Passage provided:
========

Substitution Variables

Substitution variables are words that have been defined to be equivalent to some other text, so that when they are used, those words will be replaced (substituted) by the other text in a SQL statement or metacommand. Execsql performs the substitutions immediately before each statement or metacommand is executed. Substitution variables can be defined using the SUB metacommand, as follows:

SUB <match_string> <replacement_string>

The <match_string> is the word (substitution variable) that will be matched, and the <replacement_string> is the text that will be substituted for the matching word. Substitution variables are only recognized in SQL statements and metacommands when the match string is preceded and followed by two exclamation points (“!!”) or by two exclamation points bracketing an apostrophe (“!'!”). For example:

-- !x! SUB author Date
create or replace temporary view docs as
select * from documents
where author = '!!author!!';

The “!!” dereferencing token causes the replacement string to be substituted for the match string without any modification. The “!'!” dereferencing token causes all apostrophes in the replacement string to be doubled before the substitution is made. The “!'!” token may be needed when using substitution variables to construct SQL insert and update statements.

Substitution variable names may contain only letters, digits, and the underscore character (the first character may be different in some cases, as described in the following sections). Substitutions are processed in the order in which they are defined. Substitution variable definitions can themselves include substitution variables. SQL statements and metacommands may contain nested references to substitution variables, as illustrated in Example 7. Complex expressions using substitution variables can be evaluated using SQL, as illustrated in Example 16.

In addition to user-defined substitution variables, there are four additional kinds of substitution variables that are defined automatically by execsql or by specific metacommands. These are system variables, data variables, argument variables, and environment variables. System, data, argument, and environment variable names are prefixed with “$”, “@”, “#”, and “&”, respectively. Because these prefixes cannot be used when defining substitution variables with the SUB metacommand, system variable, data variable, argument variable, and environment variable names will not conflict with user-created variable names.

Local Variables

Ordinary user-defined substitution variables, system variables, data variables, and environment variables are all global in scope: they can be referenced anywhere, including within other scripts that are INCLUDEd or defined with the SCRIPT metacommand.

If the variable name starts with a tilde (~), however, the variable will be local to the script in which it is defined, and will not be accessible in any other script. The same local variable name can be used in multiple scripts without the instances interfering with one another.

========

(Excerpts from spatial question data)
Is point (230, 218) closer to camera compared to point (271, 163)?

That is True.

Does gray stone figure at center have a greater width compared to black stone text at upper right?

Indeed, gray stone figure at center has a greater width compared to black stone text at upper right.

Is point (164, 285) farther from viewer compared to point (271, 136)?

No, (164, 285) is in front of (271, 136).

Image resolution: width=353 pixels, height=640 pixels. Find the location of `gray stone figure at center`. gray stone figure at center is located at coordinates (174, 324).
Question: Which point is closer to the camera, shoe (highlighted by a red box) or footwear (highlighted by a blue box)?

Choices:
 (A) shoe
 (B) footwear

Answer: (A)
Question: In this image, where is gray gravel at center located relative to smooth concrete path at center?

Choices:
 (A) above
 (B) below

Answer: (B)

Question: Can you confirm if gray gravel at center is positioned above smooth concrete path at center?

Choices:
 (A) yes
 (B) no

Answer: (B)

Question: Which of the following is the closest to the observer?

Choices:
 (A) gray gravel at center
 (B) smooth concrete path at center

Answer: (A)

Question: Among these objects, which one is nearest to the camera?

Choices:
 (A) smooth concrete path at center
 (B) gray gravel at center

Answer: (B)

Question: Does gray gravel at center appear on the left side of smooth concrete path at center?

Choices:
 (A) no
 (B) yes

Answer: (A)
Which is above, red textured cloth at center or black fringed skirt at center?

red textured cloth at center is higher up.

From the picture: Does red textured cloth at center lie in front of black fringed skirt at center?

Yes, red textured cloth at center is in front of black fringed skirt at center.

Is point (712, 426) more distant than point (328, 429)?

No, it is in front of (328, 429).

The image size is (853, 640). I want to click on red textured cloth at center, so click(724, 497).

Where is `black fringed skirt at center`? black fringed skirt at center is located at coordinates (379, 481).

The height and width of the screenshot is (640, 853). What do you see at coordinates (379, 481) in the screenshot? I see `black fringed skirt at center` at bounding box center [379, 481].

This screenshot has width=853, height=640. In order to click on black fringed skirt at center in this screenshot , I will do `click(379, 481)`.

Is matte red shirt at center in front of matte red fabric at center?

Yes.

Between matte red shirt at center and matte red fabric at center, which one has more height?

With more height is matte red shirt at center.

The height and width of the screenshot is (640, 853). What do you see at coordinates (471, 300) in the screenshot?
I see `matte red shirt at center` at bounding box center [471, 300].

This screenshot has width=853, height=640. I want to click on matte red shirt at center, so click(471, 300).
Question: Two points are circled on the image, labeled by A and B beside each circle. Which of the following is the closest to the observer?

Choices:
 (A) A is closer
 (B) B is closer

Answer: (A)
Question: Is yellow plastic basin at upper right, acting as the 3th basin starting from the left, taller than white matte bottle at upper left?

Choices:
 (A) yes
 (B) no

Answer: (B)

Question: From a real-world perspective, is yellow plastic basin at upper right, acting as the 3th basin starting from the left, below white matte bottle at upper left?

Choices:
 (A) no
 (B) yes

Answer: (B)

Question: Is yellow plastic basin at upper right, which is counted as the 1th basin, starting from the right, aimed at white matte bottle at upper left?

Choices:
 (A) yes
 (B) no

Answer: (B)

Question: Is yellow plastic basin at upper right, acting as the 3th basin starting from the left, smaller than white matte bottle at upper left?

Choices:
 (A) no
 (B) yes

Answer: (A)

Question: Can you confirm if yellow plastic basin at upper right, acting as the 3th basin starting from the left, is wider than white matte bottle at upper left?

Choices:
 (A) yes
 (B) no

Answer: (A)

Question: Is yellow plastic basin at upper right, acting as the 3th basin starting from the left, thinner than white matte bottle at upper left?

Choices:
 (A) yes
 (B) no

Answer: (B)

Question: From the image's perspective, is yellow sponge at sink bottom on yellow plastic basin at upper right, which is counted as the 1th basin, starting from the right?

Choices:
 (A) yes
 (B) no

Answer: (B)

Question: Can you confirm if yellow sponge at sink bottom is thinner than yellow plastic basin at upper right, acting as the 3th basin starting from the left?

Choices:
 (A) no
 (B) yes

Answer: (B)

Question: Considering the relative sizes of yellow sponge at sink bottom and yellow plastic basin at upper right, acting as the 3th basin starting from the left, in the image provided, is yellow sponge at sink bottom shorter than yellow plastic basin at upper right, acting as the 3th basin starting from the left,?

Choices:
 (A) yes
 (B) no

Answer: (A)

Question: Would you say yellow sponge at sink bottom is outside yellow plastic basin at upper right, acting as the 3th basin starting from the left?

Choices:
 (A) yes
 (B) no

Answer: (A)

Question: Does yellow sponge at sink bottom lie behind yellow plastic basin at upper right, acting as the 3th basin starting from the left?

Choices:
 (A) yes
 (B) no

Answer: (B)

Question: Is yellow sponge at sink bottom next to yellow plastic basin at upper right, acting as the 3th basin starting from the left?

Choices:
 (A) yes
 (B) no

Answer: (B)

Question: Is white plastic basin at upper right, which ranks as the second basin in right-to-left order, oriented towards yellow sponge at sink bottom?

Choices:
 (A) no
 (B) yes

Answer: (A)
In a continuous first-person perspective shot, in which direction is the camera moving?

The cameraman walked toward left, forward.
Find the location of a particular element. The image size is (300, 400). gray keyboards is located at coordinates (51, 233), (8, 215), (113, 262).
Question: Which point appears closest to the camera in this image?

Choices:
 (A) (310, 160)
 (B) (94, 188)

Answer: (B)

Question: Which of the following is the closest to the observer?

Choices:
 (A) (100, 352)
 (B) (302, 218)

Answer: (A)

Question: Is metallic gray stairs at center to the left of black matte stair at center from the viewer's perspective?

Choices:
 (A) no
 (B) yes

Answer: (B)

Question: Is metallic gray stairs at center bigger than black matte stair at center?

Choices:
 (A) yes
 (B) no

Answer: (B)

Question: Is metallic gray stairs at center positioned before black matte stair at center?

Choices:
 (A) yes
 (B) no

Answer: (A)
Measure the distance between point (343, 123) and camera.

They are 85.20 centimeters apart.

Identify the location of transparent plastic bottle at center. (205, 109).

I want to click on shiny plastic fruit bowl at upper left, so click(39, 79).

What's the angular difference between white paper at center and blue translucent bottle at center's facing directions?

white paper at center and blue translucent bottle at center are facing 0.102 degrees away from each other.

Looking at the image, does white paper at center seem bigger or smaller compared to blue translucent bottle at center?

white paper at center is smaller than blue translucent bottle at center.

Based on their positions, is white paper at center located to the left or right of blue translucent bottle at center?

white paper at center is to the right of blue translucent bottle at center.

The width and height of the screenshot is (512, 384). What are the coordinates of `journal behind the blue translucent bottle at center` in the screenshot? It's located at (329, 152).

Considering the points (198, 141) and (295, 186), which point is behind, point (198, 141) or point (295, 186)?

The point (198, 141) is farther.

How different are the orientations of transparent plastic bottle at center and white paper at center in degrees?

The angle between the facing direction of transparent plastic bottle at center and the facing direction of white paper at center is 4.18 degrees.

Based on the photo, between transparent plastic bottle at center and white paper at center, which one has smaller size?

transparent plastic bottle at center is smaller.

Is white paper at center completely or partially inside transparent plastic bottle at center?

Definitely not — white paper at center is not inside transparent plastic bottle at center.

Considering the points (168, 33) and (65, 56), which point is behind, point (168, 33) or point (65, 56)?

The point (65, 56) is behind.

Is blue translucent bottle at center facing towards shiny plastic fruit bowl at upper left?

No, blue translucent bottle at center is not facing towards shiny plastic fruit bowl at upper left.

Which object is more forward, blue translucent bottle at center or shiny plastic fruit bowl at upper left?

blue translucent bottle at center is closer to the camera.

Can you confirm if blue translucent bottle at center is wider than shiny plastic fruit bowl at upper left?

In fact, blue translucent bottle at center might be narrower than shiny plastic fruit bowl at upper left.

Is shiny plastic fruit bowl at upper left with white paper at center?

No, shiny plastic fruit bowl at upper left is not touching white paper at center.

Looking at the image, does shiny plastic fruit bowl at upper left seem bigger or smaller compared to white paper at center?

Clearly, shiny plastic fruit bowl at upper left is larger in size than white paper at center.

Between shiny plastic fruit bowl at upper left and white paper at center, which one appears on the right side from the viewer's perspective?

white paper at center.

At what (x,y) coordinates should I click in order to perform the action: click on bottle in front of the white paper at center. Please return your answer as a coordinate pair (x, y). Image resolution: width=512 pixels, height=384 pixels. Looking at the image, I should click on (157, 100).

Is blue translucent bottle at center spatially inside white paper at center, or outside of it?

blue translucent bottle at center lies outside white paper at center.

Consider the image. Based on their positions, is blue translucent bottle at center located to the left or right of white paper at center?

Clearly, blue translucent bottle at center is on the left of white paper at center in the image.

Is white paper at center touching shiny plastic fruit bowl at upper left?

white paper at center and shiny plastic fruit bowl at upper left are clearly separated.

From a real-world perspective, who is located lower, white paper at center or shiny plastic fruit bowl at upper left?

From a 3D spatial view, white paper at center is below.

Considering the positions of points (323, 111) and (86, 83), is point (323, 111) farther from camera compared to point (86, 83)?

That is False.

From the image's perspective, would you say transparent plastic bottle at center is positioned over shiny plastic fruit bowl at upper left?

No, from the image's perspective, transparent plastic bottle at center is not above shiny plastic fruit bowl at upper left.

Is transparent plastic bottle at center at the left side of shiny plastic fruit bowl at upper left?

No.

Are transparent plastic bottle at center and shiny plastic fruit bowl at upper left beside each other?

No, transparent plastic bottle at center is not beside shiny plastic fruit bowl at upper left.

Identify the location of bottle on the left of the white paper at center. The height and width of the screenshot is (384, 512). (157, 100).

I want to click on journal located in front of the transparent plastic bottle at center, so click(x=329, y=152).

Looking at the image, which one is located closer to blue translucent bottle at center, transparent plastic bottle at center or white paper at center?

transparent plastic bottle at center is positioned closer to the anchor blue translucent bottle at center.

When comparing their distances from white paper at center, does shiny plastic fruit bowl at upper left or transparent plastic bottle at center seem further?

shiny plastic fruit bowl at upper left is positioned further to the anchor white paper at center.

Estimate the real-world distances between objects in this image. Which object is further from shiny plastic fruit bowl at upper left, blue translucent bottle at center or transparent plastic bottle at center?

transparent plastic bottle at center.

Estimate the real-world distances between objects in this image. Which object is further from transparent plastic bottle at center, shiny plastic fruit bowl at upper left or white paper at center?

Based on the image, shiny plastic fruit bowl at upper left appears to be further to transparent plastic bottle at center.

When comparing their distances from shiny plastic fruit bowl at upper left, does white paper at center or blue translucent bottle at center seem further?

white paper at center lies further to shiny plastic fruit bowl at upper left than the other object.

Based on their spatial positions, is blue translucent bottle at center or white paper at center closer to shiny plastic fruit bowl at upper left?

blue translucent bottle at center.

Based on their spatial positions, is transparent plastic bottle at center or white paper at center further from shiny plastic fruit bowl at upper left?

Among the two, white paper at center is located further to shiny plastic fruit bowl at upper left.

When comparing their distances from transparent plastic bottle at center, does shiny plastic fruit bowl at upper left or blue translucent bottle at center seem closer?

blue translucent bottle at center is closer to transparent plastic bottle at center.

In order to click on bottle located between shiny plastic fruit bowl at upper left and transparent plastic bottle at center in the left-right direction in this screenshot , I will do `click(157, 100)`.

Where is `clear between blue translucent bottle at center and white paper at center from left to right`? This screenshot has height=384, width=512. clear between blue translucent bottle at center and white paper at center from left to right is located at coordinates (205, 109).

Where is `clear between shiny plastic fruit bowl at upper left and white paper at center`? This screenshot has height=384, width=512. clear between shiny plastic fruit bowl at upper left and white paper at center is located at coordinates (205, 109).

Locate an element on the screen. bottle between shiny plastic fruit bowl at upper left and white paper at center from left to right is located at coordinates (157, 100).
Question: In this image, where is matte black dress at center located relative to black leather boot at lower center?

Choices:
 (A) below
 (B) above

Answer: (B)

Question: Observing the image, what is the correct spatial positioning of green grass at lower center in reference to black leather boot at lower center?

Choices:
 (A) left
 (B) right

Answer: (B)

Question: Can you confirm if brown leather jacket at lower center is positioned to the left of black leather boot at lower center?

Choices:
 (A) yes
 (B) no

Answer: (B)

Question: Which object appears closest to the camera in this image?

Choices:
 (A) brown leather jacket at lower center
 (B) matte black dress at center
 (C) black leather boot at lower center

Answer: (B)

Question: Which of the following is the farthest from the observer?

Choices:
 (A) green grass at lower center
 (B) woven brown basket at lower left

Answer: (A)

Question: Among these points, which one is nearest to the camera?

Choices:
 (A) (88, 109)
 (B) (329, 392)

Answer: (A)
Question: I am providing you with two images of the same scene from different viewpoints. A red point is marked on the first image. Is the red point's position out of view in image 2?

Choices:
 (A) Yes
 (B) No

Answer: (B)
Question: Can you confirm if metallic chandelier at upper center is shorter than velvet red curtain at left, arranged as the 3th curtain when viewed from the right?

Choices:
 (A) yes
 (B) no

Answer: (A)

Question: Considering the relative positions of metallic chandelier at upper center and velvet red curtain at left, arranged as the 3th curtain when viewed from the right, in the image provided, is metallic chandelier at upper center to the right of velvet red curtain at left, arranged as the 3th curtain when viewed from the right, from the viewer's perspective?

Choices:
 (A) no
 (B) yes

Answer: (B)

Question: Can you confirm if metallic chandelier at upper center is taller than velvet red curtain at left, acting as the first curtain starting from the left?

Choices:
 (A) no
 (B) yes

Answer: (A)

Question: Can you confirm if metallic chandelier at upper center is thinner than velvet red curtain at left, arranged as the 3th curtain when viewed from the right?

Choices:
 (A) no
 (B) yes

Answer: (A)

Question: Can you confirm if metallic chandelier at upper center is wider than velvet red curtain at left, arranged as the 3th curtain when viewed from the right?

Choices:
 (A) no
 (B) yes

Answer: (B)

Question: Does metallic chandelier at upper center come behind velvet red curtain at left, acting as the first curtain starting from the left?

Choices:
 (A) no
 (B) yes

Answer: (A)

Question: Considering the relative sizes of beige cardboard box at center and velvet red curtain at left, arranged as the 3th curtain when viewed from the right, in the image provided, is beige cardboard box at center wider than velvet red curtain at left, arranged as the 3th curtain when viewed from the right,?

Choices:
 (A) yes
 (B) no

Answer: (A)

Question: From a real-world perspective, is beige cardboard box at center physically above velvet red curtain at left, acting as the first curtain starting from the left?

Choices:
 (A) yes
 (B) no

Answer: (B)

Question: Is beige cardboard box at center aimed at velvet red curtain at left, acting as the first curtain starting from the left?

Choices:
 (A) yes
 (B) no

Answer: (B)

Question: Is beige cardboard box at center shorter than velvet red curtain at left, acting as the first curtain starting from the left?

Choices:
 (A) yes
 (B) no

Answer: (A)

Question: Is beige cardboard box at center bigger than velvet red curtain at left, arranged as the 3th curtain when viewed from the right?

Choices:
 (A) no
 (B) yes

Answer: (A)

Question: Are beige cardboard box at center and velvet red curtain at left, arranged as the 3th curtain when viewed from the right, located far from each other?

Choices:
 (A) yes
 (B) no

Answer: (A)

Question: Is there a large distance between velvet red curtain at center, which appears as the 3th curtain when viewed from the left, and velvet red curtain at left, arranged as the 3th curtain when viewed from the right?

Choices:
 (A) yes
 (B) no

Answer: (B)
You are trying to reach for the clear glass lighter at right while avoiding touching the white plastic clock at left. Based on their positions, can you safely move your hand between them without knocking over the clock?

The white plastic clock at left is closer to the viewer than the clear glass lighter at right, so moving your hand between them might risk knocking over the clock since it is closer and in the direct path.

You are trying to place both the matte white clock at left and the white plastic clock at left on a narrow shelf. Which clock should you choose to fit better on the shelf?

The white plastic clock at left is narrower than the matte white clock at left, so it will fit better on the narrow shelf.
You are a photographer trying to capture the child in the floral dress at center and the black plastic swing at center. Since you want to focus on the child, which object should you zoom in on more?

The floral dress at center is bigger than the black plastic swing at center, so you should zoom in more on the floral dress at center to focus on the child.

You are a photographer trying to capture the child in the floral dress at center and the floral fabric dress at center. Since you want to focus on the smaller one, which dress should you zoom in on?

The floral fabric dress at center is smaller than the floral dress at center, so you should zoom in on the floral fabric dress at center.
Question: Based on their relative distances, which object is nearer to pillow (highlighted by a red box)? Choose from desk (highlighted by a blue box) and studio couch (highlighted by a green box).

========

What you will do:
a. Copy the passage on substitution variables word for word, from "-- !x! SUB author" to "and update statements.".
b. Carry the passage on substitution variables further, picking up right after its final sentence.

Results for each task:
a.
-- !x! SUB author Date
create or replace temporary view docs as
select * from documents
where author = '!!author!!';

The “!!” dereferencing token causes the replacement string to be substituted for the match string without any modification. The “!'!” dereferencing token causes all apostrophes in the replacement string to be doubled before the substitution is made. The “!'!” token may be needed when using substitution variables to construct SQL insert and update statements.

b.
In addition, within a script, a plus (+) prefix may be used to refer to a local variable in an outer scope. Substitutions defined for a “+”-prefixed variable will be applied to the first (proceeding outward) local variable by the same name found in an enclosing script. The plus prefix may only be used to refer to an existing instance of an outer-scope local variable; it cannot be used to create a new instance. If no corresponding local variable exists in any outer scope, an error will be raised. A plus prefix may be used with the following metacommands: SUB, SUB_ADD, SUB_APPEND, SUB_DECRYPT, SUB_EMPTY, SUB_ENCRYPT, SUB_TEMPFILE, and SUBDATA. Example 24 illustrates use of the “+” prefix to assign a value to an outer-scope local variable.

The scope of argument variables is also limited to the script in which they are defined, but no changes can be made to argument variables, whereas local variables can be freely created, modified, and removed.

System Variables

Several special substitutions (pairs of matching strings and replacement strings) are automatically defined and maintained by execsql. The names and definitions of these substitution variables are:

$ARG_x

The value of a substitution variable that has been assigned on the command line using the “-a” command-line option. The value of <x> must be an integer greater than or equal to 1. See Example 9 for an illustration of the use of “$ARG_x” variables.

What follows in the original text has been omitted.